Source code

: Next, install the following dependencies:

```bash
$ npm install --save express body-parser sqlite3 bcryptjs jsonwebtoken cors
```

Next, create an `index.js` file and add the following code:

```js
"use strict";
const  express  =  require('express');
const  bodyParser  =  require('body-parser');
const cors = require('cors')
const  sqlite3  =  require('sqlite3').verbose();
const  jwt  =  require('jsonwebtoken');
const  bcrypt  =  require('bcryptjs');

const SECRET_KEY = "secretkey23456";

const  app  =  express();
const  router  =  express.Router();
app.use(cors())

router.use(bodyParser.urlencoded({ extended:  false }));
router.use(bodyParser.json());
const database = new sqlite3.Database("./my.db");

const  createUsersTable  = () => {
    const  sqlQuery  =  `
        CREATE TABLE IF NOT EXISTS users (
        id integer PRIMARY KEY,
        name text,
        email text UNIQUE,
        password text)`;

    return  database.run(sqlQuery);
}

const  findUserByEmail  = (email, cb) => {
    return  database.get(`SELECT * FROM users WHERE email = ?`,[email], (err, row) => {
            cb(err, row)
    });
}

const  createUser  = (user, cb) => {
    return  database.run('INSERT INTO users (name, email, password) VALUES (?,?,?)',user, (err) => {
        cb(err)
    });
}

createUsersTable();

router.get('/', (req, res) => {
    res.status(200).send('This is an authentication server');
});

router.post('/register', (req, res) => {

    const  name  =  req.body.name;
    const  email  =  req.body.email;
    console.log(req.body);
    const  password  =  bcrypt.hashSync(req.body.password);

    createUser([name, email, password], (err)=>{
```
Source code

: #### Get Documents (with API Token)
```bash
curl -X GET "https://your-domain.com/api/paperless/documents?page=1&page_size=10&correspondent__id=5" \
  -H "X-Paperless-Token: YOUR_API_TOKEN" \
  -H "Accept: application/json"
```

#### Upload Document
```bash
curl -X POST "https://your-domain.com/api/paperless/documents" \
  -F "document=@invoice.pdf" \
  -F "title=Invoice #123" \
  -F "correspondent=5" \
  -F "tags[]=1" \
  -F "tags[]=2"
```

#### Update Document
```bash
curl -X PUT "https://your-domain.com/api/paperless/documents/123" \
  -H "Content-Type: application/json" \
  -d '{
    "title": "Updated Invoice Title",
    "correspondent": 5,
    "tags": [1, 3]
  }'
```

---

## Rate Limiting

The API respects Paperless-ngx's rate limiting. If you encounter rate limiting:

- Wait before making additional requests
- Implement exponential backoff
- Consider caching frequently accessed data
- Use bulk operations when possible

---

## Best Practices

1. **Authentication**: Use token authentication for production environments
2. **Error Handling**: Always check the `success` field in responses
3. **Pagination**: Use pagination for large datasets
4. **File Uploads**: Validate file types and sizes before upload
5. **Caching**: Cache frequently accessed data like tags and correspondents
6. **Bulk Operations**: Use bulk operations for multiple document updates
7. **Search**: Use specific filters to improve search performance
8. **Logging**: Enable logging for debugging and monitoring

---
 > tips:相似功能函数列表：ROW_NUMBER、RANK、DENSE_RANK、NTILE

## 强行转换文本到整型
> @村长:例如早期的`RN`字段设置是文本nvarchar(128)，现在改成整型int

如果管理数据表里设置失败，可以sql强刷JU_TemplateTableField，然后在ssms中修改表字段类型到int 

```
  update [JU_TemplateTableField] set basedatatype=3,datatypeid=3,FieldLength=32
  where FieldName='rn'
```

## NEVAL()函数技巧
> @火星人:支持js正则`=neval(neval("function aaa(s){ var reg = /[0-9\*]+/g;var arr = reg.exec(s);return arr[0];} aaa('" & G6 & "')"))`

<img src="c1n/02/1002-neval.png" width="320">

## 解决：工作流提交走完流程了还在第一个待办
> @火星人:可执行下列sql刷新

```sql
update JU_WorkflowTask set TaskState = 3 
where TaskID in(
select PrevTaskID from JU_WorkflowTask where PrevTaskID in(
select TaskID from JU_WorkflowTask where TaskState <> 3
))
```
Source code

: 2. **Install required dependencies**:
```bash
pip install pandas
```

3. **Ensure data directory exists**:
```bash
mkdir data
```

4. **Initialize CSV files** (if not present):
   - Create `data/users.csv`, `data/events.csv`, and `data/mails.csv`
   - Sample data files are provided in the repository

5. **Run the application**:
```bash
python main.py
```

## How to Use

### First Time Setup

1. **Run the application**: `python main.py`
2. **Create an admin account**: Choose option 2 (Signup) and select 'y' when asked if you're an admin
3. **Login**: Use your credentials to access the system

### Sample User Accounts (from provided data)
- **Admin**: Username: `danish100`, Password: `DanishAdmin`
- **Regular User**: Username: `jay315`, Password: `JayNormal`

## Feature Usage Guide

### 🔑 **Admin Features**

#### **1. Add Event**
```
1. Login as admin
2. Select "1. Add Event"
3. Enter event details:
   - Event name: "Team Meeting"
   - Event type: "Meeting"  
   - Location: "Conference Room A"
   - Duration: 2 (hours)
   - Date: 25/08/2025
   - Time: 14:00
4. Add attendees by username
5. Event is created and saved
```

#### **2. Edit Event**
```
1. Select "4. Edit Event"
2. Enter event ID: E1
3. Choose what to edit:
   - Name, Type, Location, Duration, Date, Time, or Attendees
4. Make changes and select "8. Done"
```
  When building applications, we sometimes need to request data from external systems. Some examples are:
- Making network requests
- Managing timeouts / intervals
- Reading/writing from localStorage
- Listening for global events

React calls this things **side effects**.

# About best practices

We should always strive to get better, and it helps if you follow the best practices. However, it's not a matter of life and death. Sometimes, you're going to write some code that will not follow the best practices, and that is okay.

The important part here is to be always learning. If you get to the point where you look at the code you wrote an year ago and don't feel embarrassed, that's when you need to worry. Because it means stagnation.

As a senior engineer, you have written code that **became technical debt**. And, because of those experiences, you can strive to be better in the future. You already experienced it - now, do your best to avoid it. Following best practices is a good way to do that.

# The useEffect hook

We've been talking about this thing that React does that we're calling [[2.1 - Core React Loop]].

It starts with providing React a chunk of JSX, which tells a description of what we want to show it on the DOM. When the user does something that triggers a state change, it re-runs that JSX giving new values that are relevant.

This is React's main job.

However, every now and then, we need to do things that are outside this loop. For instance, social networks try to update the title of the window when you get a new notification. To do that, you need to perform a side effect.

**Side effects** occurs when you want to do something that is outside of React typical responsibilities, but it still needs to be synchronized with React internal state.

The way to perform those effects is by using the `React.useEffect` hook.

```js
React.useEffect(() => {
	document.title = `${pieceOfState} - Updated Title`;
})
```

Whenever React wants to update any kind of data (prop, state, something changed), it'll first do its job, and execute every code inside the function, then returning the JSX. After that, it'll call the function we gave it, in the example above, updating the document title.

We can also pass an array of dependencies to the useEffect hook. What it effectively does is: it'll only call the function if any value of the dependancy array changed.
- - -
PROBLEM STATEMENT: Extract all of the data above and output it character for character.

COMPLETED TASK:
Source code

: Next, install the following dependencies:

```bash
$ npm install --save express body-parser sqlite3 bcryptjs jsonwebtoken cors
```

Next, create an `index.js` file and add the following code:

```js
"use strict";
const  express  =  require('express');
const  bodyParser  =  require('body-parser');
const cors = require('cors')
const  sqlite3  =  require('sqlite3').verbose();
const  jwt  =  require('jsonwebtoken');
const  bcrypt  =  require('bcryptjs');

const SECRET_KEY = "secretkey23456";

const  app  =  express();
const  router  =  express.Router();
app.use(cors())

router.use(bodyParser.urlencoded({ extended:  false }));
router.use(bodyParser.json());
const database = new sqlite3.Database("./my.db");

const  createUsersTable  = () => {
    const  sqlQuery  =  `
        CREATE TABLE IF NOT EXISTS users (
        id integer PRIMARY KEY,
        name text,
        email text UNIQUE,
        password text)`;

    return  database.run(sqlQuery);
}

const  findUserByEmail  = (email, cb) => {
    return  database.get(`SELECT * FROM users WHERE email = ?`,[email], (err, row) => {
            cb(err, row)
    });
}

const  createUser  = (user, cb) => {
    return  database.run('INSERT INTO users (name, email, password) VALUES (?,?,?)',user, (err) => {
        cb(err)
    });
}

createUsersTable();

router.get('/', (req, res) => {
    res.status(200).send('This is an authentication server');
});

router.post('/register', (req, res) => {

    const  name  =  req.body.name;
    const  email  =  req.body.email;
    console.log(req.body);
    const  password  =  bcrypt.hashSync(req.body.password);

    createUser([name, email, password], (err)=>{
```
Source code

: #### Get Documents (with API Token)
```bash
curl -X GET "https://your-domain.com/api/paperless/documents?page=1&page_size=10&correspondent__id=5" \
  -H "X-Paperless-Token: YOUR_API_TOKEN" \
  -H "Accept: application/json"
```

#### Upload Document
```bash
curl -X POST "https://your-domain.com/api/paperless/documents" \
  -F "document=@invoice.pdf" \
  -F "title=Invoice #123" \
  -F "correspondent=5" \
  -F "tags[]=1" \
  -F "tags[]=2"
```

#### Update Document
```bash
curl -X PUT "https://your-domain.com/api/paperless/documents/123" \
  -H "Content-Type: application/json" \
  -d '{
    "title": "Updated Invoice Title",
    "correspondent": 5,
    "tags": [1, 3]
  }'
```

---

## Rate Limiting

The API respects Paperless-ngx's rate limiting. If you encounter rate limiting:

- Wait before making additional requests
- Implement exponential backoff
- Consider caching frequently accessed data
- Use bulk operations when possible

---

## Best Practices

1. **Authentication**: Use token authentication for production environments
2. **Error Handling**: Always check the `success` field in responses
3. **Pagination**: Use pagination for large datasets
4. **File Uploads**: Validate file types and sizes before upload
5. **Caching**: Cache frequently accessed data like tags and correspondents
6. **Bulk Operations**: Use bulk operations for multiple document updates
7. **Search**: Use specific filters to improve search performance
8. **Logging**: Enable logging for debugging and monitoring

---
 > tips:相似功能函数列表：ROW_NUMBER、RANK、DENSE_RANK、NTILE

## 强行转换文本到整型
> @村长:例如早期的`RN`字段设置是文本nvarchar(128)，现在改成整型int

如果管理数据表里设置失败，可以sql强刷JU_TemplateTableField，然后在ssms中修改表字段类型到int 

```
  update [JU_TemplateTableField] set basedatatype=3,datatypeid=3,FieldLength=32
  where FieldName='rn'
```

## NEVAL()函数技巧
> @火星人:支持js正则`=neval(neval("function aaa(s){ var reg = /[0-9\*]+/g;var arr = reg.exec(s);return arr[0];} aaa('" & G6 & "')"))`

<img src="c1n/02/1002-neval.png" width="320">

## 解决：工作流提交走完流程了还在第一个待办
> @火星人:可执行下列sql刷新

```sql
update JU_WorkflowTask set TaskState = 3 
where TaskID in(
select PrevTaskID from JU_WorkflowTask where PrevTaskID in(
select TaskID from JU_WorkflowTask where TaskState <> 3
))
```
Source code

: 2. **Install required dependencies**:
```bash
pip install pandas
```

3. **Ensure data directory exists**:
```bash
mkdir data
```

4. **Initialize CSV files** (if not present):
   - Create `data/users.csv`, `data/events.csv`, and `data/mails.csv`
   - Sample data files are provided in the repository

5. **Run the application**:
```bash
python main.py
```

## How to Use

### First Time Setup

1. **Run the application**: `python main.py`
2. **Create an admin account**: Choose option 2 (Signup) and select 'y' when asked if you're an admin
3. **Login**: Use your credentials to access the system

### Sample User Accounts (from provided data)
- **Admin**: Username: `danish100`, Password: `DanishAdmin`
- **Regular User**: Username: `jay315`, Password: `JayNormal`

## Feature Usage Guide

### 🔑 **Admin Features**

#### **1. Add Event**
```
1. Login as admin
2. Select "1. Add Event"
3. Enter event details:
   - Event name: "Team Meeting"
   - Event type: "Meeting"  
   - Location: "Conference Room A"
   - Duration: 2 (hours)
   - Date: 25/08/2025
   - Time: 14:00
4. Add attendees by username
5. Event is created and saved
```

#### **2. Edit Event**
```
1. Select "4. Edit Event"
2. Enter event ID: E1
3. Choose what to edit:
   - Name, Type, Location, Duration, Date, Time, or Attendees
4. Make changes and select "8. Done"
```
  When building applications, we sometimes need to request data from external systems. Some examples are:
- Making network requests
- Managing timeouts / intervals
- Reading/writing from localStorage
- Listening for global events

React calls this things **side effects**.

# About best practices

We should always strive to get better, and it helps if you follow the best practices. However, it's not a matter of life and death. Sometimes, you're going to write some code that will not follow the best practices, and that is okay.

The important part here is to be always learning. If you get to the point where you look at the code you wrote an year ago and don't feel embarrassed, that's when you need to worry. Because it means stagnation.

As a senior engineer, you have written code that **became technical debt**. And, because of those experiences, you can strive to be better in the future. You already experienced it - now, do your best to avoid it. Following best practices is a good way to do that.

# The useEffect hook

We've been talking about this thing that React does that we're calling [[2.1 - Core React Loop]].

It starts with providing React a chunk of JSX, which tells a description of what we want to show it on the DOM. When the user does something that triggers a state change, it re-runs that JSX giving new values that are relevant.

This is React's main job.

However, every now and then, we need to do things that are outside this loop. For instance, social networks try to update the title of the window when you get a new notification. To do that, you need to perform a side effect.

**Side effects** occurs when you want to do something that is outside of React typical responsibilities, but it still needs to be synchronized with React internal state.

The way to perform those effects is by using the `React.useEffect` hook.

```js
React.useEffect(() => {
	document.title = `${pieceOfState} - Updated Title`;
})
```

Whenever React wants to update any kind of data (prop, state, something changed), it'll first do its job, and execute every code inside the function, then returning the JSX. After that, it'll call the function we gave it, in the example above, updating the document title.

We can also pass an array of dependencies to the useEffect hook. What it effectively does is: it'll only call the function if any value of the dependancy array changed.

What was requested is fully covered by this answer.